There are certain things you buy but hope to never use. If that fire extinguisher and toilet plunger sit in your house gathering dust for years, great! But if disaster strikes, you have peace of mind knowing they're there.
If you own a house, you may think your homeowner's policy falls into this category. After all, this type of insurance generally covers damage to your home, loss or theft of your stuff, and any liability you might face if someone is injured on your property.
But if your home and belongings are damaged by an earthquake or flood, your policy might do you about as much good as that plunger. Traditional policies specifically exclude such perils.
If you assumed you'd be covered under these scenarios, you're not alone. In a recent survey from online insurance marketplace Policygenius, more than half of homeowners (53%) didn't realize floods aren't covered under typical homeowners policies, and 82% thought they'd be covered for earthquakes.
Review your insurance policies, and depending on where you live, consider adding some coverage you hope to not ever use.
If your house is hit hard by a storm, you'll likely be covered for damage from wind or hail, says Loretta Worters of the Insurance Information Institute. But not all water damage is handled equally. "What we might call top-down flooding — from a leaky roof or a busted pipe? You're covered for that," she says. "But water that comes from the ground up isn't covered under a standard policy."
If you're worried your home might flood and you want insurance coverage, you'll need to purchase separate flood policy, either through the government-sponsored National Flood Insurance Program or from a private insurer. Premiums for flood policies average about $58 per month, according to FEMA, but can vary widely depending on where you live and your home's elevation.
That may seem like a hefty price tag, but if your home does flood, the policy can be valuable: In 2019, the average residential flood claim paid by the NFIP was $52,000. Just an inch of water can do more than $10,000 of damage in a 1,000 square foot property, according to FEMA.
Policies offered through the NFIP will often be among the cheapest, but they come with limitations. If your property has a basement apartment, it won't be covered, says Worters. "They'll only cover flooding in a basement if it has things like a hot water heater and a furnace — things they feel should be in a basement," she says.
And NFIP policies may not come with the coverage you need. For residential properties, the program will cover up to $250,000 in damage to the building and up to $100,000 for its contents, which may not be sufficient to cover the replacement cost of your house and stuff. In cases where NFIP would provide insufficient coverage, shop for a flood policy offered by a private insurer. You can find more information on NFIP policies along with a list of private insurers in your area at FloodSmart.gov.
Video by David Fang
Earthquakes aren't nearly as common or widespread as floods. Between 1996 and 2019, 99% of U.S. counties experienced a flooding event, per FEMA. But figuring out whether you need earthquake coverage can be a little more intuitive, says Fabio Faschi, property and casualty operations manager at Policygenius. "It doesn't take a property expert to know that there's a higher risk for earthquakes in California," he says.
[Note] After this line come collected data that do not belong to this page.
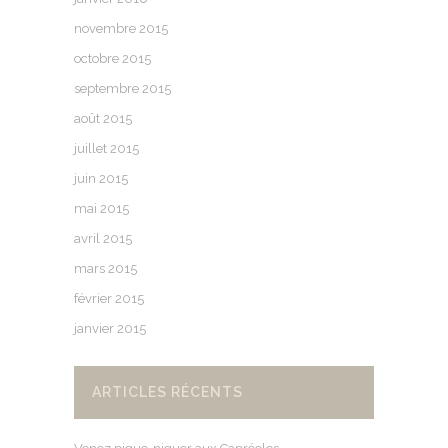
novembre 2015
octobre 2015
septembre 2015
août 2015
juillet 2015
juin 2015
mai 2015
avril 2015
mars 2015
février 2015
janvier 2015
ARTICLES RÉCENTS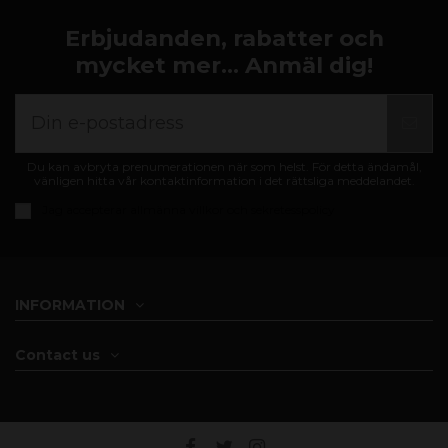
Erbjudanden, rabatter och
mycket mer... Anmäl dig!
Du kan avbryta prenumerationen när som helst. För detta ändamål,
vänligen hitta vår kontaktinformation i det rättsliga meddelandet.
Jag accepterar
allmänna villkor och sekretesspolicy
INFORMATION
Contact us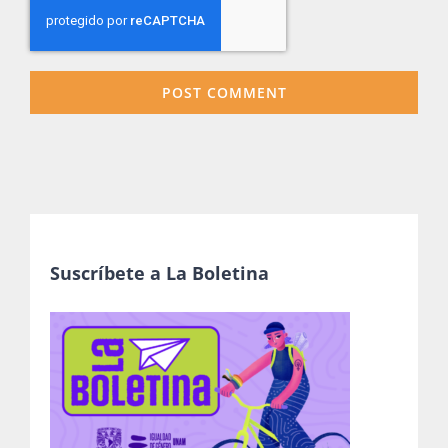
Suscríbete a La Boletina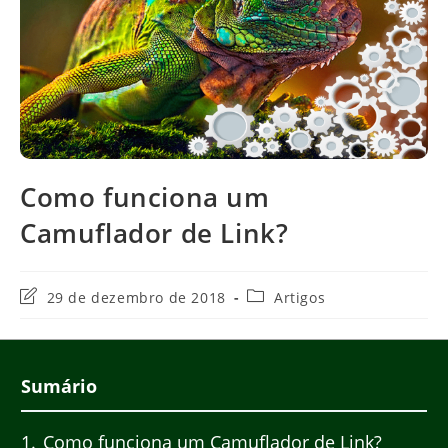
Como funciona um
Camuflador de Link?
Última
Categoria
29 de dezembro de 2018
Artigos
modificação
do
do
post:
post:
Sumário
1
Como funciona um Camuflador de Link?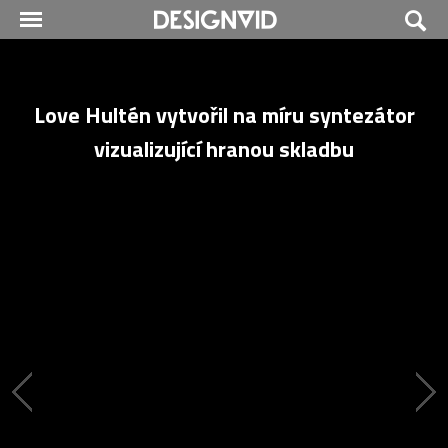
Love Hultén vytvořil na míru syntezátor
vizualizující hranou skladbu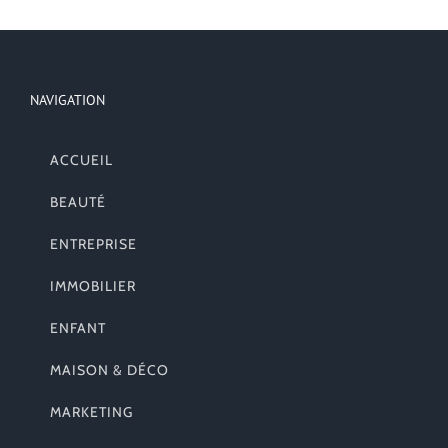
NAVIGATION
ACCUEIL
BEAUTÉ
ENTREPRISE
IMMOBILIER
ENFANT
MAISON & DÉCO
MARKETING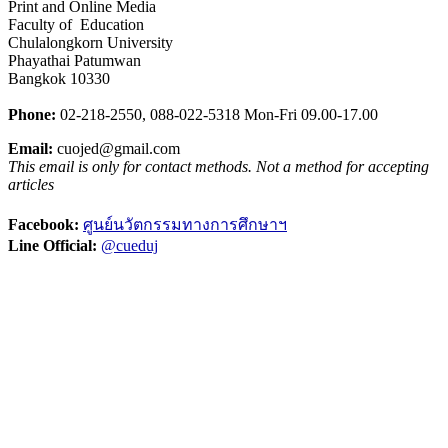
Print and Online Media
Faculty of Education
Chulalongkorn University
Phayathai Patumwan
Bangkok 10330
Phone:
02-218-2550,
0
88-022-5318
Mon-Fri 09.00-17.00
Email:
cuojed@gmail.com
This email is only for contact methods. Not a method for accepting
articles
Facebook:
ศูนย์นวัตกรรมทางการศึกษาฯ
Line Official:
@cueduj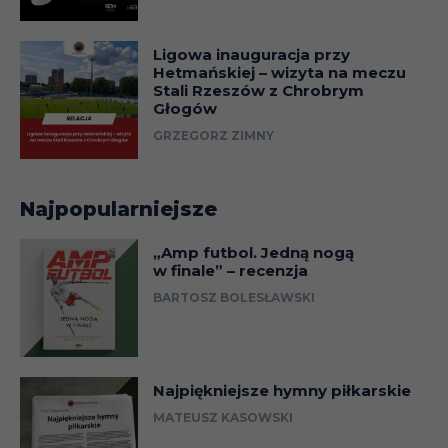
Ligowa inauguracja przy
Hetmańskiej – wizyta na meczu
Stali Rzeszów z Chrobrym
Głogów
GRZEGORZ ZIMNY
Najpopularniejsze
„Amp futbol. Jedną nogą
w finale” – recenzja
BARTOSZ BOLESŁAWSKI
Najpiękniejsze hymny piłkarskie
MATEUSZ KASOWSKI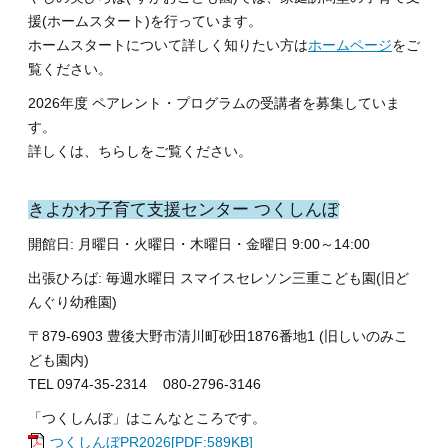
援(ホームスタート)を行っています。
ホームスタートについて詳しく知りたい方は
ホームページ
をご
覧ください。
2026年度 ペアレント・プログラムの受講者を募集していま
す。
詳しくは、ちらしをご覧ください。
きよかわ子育て支援センター つくしんぼ
開館日: 月曜日・火曜日・木曜日・金曜日 9:00～14:00
出張ひろば: 毎週水曜日 スマイスセレソン三重こども園(旧ど
んぐり幼稚園)
〒879-6903 豊後大野市清川町砂田1876番地1 (旧しいのみこ
ども園内)
TEL 0974-35-2314 080-2796-3146
「つくしんぼ」はこんなところです。
つくしんぼPR2026[PDF:589KB]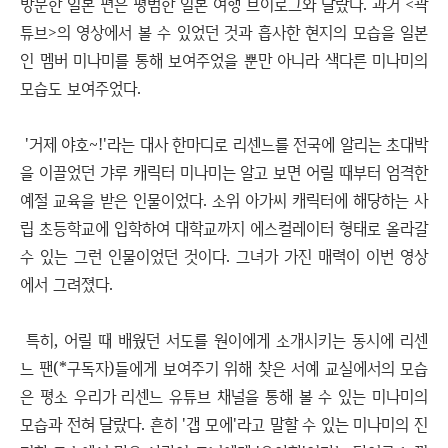
방문한 일본 편은 평범한 일본 여행 브이로그와 달랐다. 과거 <곽
튜브>의 영상에서 볼 수 있었던 것과 흡사한 현지의 모습을 일본
인 멤버 미나미를 통해 보여주었을 뿐만 아니라 색다른 미나미의
모습도 보여주었다.
'거제 야호~!'라는 대사 한마디로 리센느를 전국에 알리는 초대박
을 이끌었던 갸루 캐릭터 미나미는 알고 보면 어릴 때부터 엄격한
예절 교육을 받은 인물이었다. 소위 아가씨 캐릭터에 해당하는 사
립 초등학교에 입학하여 대학교까지 에스컬레이터 형태로 올라갈
수 있는 그런 인물이었던 것이다. 그녀가 가진 매력이 이번 영상
에서 그려졌다.
특히, 어릴 때 배웠던 서도를 원이에게 소개시키는 동시에 리센
느 팬(*구독자)들에게 보여주기 위해 찾은 서예 교실에서의 모습
은 평소 우리가 리센느 유튜브 채널을 통해 볼 수 있는 미나미의
모습과 전혀 달랐다. 흔히 '갭 모에'라고 말할 수 있는 미나미의 진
Homes in certain parts of Alaska, Hawaii, Oregon, Nevada, and Washington are also at particularly high risk, according to Policygenius.
The cost for earthquake insurance will vary depending on the construction of your home (brick homes tend to fare poorly during earthquakes, for example) and proximity to a fault line. Most policies in California are provided by the California Earthquake Authority, whose website shows the likelihood that your area will experience an earthquake by 2044, as well as your proximity to an active fault. The site also provides a premium calculator, but in general, Californians can expect to pay $500 to $1,000 in annual premiums for every $100,000 of coverage. Deductibles (what you pay out of pocket before your coverage kicks in) can run anywhere from 5% to 25% of the total insured value of your home.
If you live in an area where potential damage to your home from an earthquake is worth the cost of the insurance, head to your state insurance department website for a list of carriers that offer earthquake coverage, and shop policies. "Don't just buy insurance based on price. It's very important to be aware of the coverages, including the exclusions, that exist on an insurance policy," says Derek Ross, president of Kulchin Ross Insurance Services in Tarzana, California. Ask any licensed insurance broker you speak with to walk you through the fine print of any coverage you're considering purchasing, he says.
Video by David Fang
If you rent your home, damages to the house caused by a natural disaster aren't your problem — those are likely covered under your landlord's policy. But damage to your stuff very much is your problem, and damage caused by floods and earthquakes likely isn't covered by your renter's policy.
To determine if getting a policy is worth it, weigh the value of your stuff against the cost of coverage. Like homeowner's policies, flood policies depend on where you live and the condition of your dwelling.
Prices for contents-only flood insurance range from $150 to $900 a year. Premiums for earthquake coverage can range as high as $800 to $3,000 per year, depending on the state of your home and the likelihood of earthquake damage. If you're a renter interested in bolstering your coverage, compare standalone policies and explore adding riders or endorsements to your existing renter's policy, to see what level and price of coverage is right for you.